I close my eyes, focusing on the energy reservoir I discovered during our bonding. The power flows differently now—less wild but somehow deeper, less flashy but more substantial. Blue-white current crackles across my palm with newfound intensity, more focused than before the disruption.
"Good," Vulcan murmurs, circling me with interest. "The energy signature has changed. More coherent wavelength structure. Greater density."
"It feels different," I confirm, studying the electricity dancing across my skin. "More... mine, somehow. Less borrowed."
"The disruption may have accelerated your genetic awakening," he theorizes, reaching out to trace a finger near the current without touching it. "Forced adaptation through stress response."
"Now direct the current toward the practice target," Vulcan instructs, indicating a reinforced metal structure twenty feet away.
I narrow my focus, channeling the electricity toward the target. The current leaves my palm with concentrated power, hitting the bullseye with perfect accuracy.
Instead of dispersing on contact as expected, the current does something unprecedented—energy penetrating the metal surface, electricity passing through the conductive material, power transferring into the metal pole rather than discharging upon impact.
The metal target glows with absorbed energy—electrical current traveling throughout its internal structure, visible power illuminating conductive pathways, tangible force spreading through the physical form without dissipation.
Vulcan stares, his expression shifting from controlled instruction to naked amazement. "The disruption didn't weaken us," he realizes, excitement threading his voice. "It somehow strengthened us—forced adaptation through resilience development."
I stare at the glowing target, immediately seeing defensive applications, offensive potential, practical implementations beyond simple demonstration.
"Try to recall it," Vulcan suggests, curiosity overriding training protocol.
I extend my hand toward the still-glowing target, focusing on the energy I sent into it. To my surprise, I feel a connection—a tether linking me to the electricity now contained within the metal structure.
With a gentle mental tug, the energy flows back to me, returning to my palm in a concentrated stream that makes my skin tingle with power.
"Holy shit," I breathe, staring at the reclaimed energy dancing across my fingers. "That's new."

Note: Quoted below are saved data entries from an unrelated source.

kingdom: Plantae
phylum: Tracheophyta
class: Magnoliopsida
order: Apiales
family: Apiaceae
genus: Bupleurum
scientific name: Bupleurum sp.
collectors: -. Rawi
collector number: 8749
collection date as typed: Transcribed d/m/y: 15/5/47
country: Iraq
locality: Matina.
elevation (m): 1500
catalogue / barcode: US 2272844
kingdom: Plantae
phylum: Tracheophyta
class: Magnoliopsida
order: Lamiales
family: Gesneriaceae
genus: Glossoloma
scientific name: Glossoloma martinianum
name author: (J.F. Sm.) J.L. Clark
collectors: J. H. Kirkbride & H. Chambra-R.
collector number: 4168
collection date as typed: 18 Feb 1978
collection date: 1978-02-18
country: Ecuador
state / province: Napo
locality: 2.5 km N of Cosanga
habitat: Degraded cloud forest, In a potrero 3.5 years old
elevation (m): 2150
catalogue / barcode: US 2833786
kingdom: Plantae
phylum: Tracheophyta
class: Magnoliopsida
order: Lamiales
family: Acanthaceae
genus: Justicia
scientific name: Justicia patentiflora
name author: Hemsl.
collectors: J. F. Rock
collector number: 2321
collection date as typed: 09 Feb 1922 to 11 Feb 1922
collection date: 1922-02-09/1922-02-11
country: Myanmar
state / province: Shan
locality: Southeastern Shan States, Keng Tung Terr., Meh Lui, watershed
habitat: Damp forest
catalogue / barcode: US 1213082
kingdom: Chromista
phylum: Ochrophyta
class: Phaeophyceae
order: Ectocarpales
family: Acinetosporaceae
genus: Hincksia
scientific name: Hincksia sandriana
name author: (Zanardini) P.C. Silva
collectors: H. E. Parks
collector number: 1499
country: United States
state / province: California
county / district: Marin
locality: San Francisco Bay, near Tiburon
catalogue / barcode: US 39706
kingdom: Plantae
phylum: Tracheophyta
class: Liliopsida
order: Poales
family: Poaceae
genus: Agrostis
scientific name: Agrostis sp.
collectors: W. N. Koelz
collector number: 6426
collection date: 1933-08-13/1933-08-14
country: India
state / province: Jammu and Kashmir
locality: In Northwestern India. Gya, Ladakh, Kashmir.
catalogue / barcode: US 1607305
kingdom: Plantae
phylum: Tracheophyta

Vulcan's eyes gleam with fascination. "That's unprecedented. Dragons discharge electrical energy. We don't reclaim it after release."
"My electricity isn't pure dragon," I observe. "Hybrid abilities mean hybrid manifestations."
The realization hits me with weight far beyond this single moment.
Cross-species bonds don’t just create personal connection—they produce new capabilities, unexpected advantages, benefits no one predicted.
The traditionalists tried to sabotage us, but instead they’ve strengthened what they meant to destroy.
Vulcan steps closer to the darkened crystal, eyes bright with excitement as he studies the phenomenon.
“Electrical integrity holds despite direct contact,” he murmurs. “Human bioelectric patterns merging with dragon storm energy—forming a stable structure that should be impossible.”
I watch his fascination with quiet pride. Our bond has proven stronger, more resilient, than theory ever allowed.
This is why cross-species bonding matters, I realize—not just for us, but for both peoples.
“Can you expand it?” Vulcan asks suddenly, his mind already racing ahead. “Not just a single point, but a field—an area of sustained energy.”